## Consigne
Recopiez mot pour mot l'intégralité de l'extrait ci-dessous sur la fausse déclaration de M. Ji.

## Extrait du texte
▼▼▼
L’accusation criminelle a été suspendue par la Couronne le 9 décembre 2019. Le fait que l’accusation ait été suspendue n’avantage pas M. Ji, et ce, pour deux raisons. L’importance doit être déterminée au moment de la fausse déclaration, [Inocentes c Canada (Citoyenneté et Immigration), 2015 CF 1187 au para 16]. Au moment où la demande a été soumise, M. Ji faisait manifestement l’objet d’une accusation criminelle. Deuxièmement, pour être importante, une fausse déclaration n’a pas à être décisive ou déterminante. Elle est importante si elle a une incidence sur le processus (Goburdhun c Canada (Citoyenneté et Immigration), 2013 CF 971 aux para 28, 37; Afzal c Canada (Citoyenneté et Immigration), 2012 CF 426 au para 26). Une personne est interdite de territoire pour criminalité et ne peut se voir accorder une prorogation de son permis d’études si elle a été reconnue coupable au Canada d’une agression armée. La fausse déclaration de M. Ji aurait pu empêcher l’agent chargé de traiter sa demande d’examiner la décision rendue suite à l’accusation criminelle. La fausse déclaration était importante, car elle aurait eu une incidence sur le processus amorcé.
▲▲▲
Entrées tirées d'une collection
▼▼▼
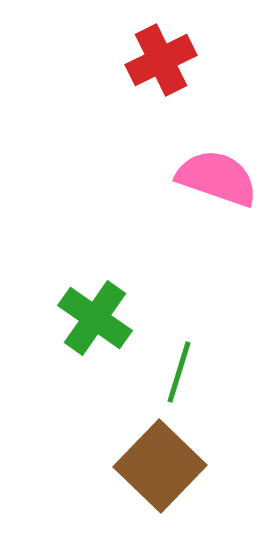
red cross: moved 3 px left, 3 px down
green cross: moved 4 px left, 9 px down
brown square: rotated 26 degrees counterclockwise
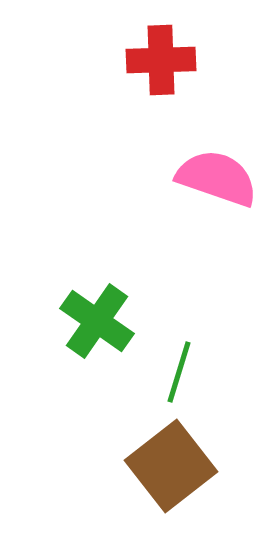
red cross: rotated 24 degrees clockwise
green cross: moved 2 px right, 3 px down
brown square: moved 11 px right; rotated 8 degrees clockwise
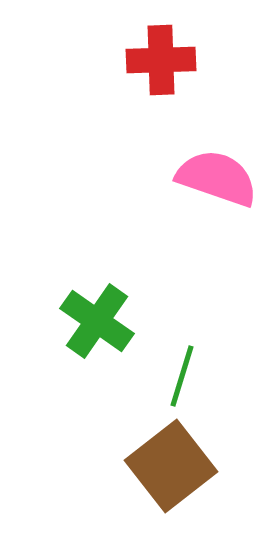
green line: moved 3 px right, 4 px down
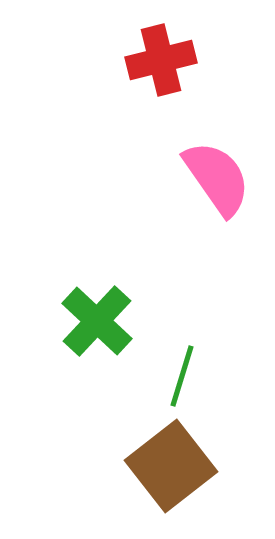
red cross: rotated 12 degrees counterclockwise
pink semicircle: rotated 36 degrees clockwise
green cross: rotated 8 degrees clockwise
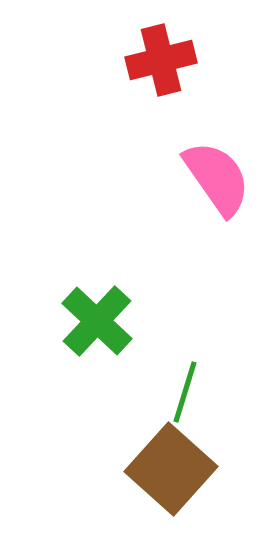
green line: moved 3 px right, 16 px down
brown square: moved 3 px down; rotated 10 degrees counterclockwise
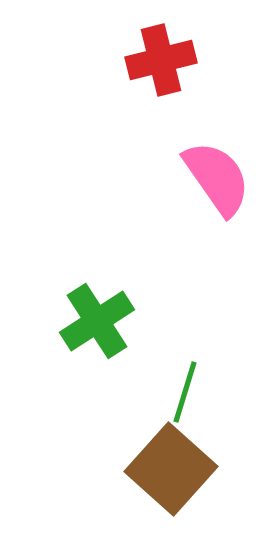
green cross: rotated 14 degrees clockwise
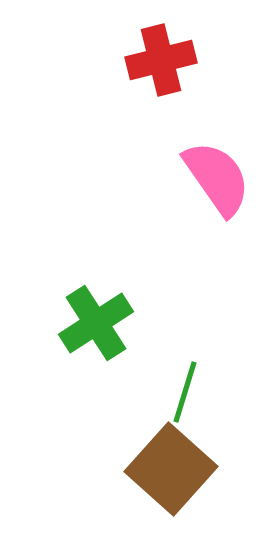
green cross: moved 1 px left, 2 px down
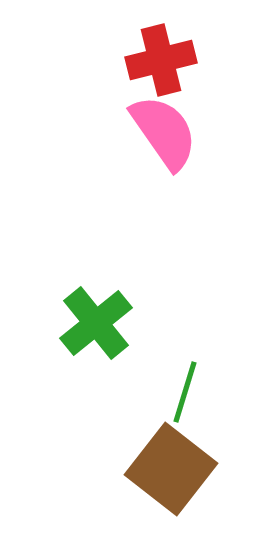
pink semicircle: moved 53 px left, 46 px up
green cross: rotated 6 degrees counterclockwise
brown square: rotated 4 degrees counterclockwise
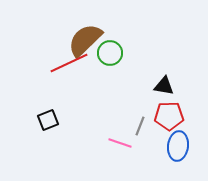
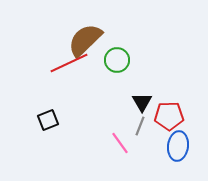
green circle: moved 7 px right, 7 px down
black triangle: moved 22 px left, 16 px down; rotated 50 degrees clockwise
pink line: rotated 35 degrees clockwise
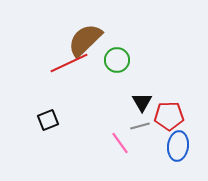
gray line: rotated 54 degrees clockwise
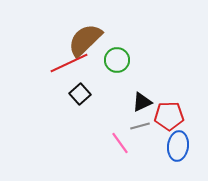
black triangle: rotated 35 degrees clockwise
black square: moved 32 px right, 26 px up; rotated 20 degrees counterclockwise
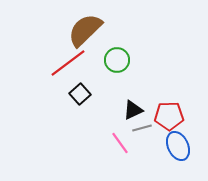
brown semicircle: moved 10 px up
red line: moved 1 px left; rotated 12 degrees counterclockwise
black triangle: moved 9 px left, 8 px down
gray line: moved 2 px right, 2 px down
blue ellipse: rotated 32 degrees counterclockwise
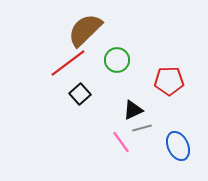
red pentagon: moved 35 px up
pink line: moved 1 px right, 1 px up
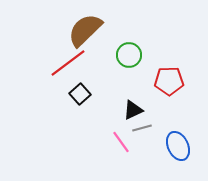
green circle: moved 12 px right, 5 px up
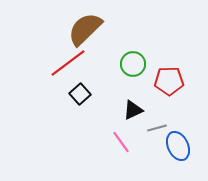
brown semicircle: moved 1 px up
green circle: moved 4 px right, 9 px down
gray line: moved 15 px right
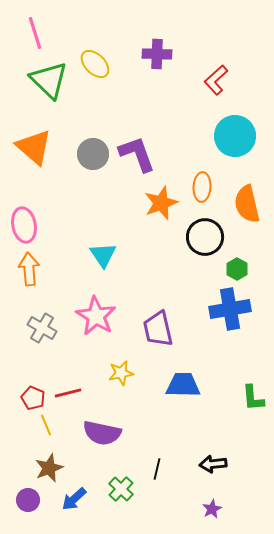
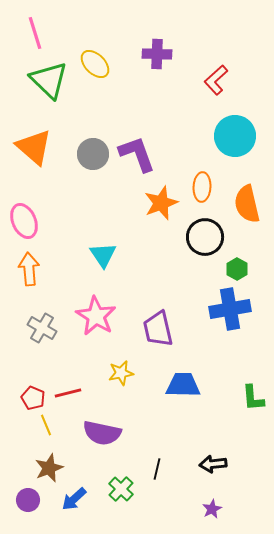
pink ellipse: moved 4 px up; rotated 12 degrees counterclockwise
▲▲▲
## Réponse
L’accusation criminelle a été suspendue par la Couronne le 9 décembre 2019. Le fait que l’accusation ait été suspendue n’avantage pas M. Ji, et ce, pour deux raisons. L’importance doit être déterminée au moment de la fausse déclaration, [Inocentes c Canada (Citoyenneté et Immigration), 2015 CF 1187 au para 16]. Au moment où la demande a été soumise, M. Ji faisait manifestement l’objet d’une accusation criminelle. Deuxièmement, pour être importante, une fausse déclaration n’a pas à être décisive ou déterminante. Elle est importante si elle a une incidence sur le processus (Goburdhun c Canada (Citoyenneté et Immigration), 2013 CF 971 aux para 28, 37; Afzal c Canada (Citoyenneté et Immigration), 2012 CF 426 au para 26). Une personne est interdite de territoire pour criminalité et ne peut se voir accorder une prorogation de son permis d’études si elle a été reconnue coupable au Canada d’une agression armée. La fausse déclaration de M. Ji aurait pu empêcher l’agent chargé de traiter sa demande d’examiner la décision rendue suite à l’accusation criminelle. La fausse déclaration était importante, car elle aurait eu une incidence sur le processus amorcé.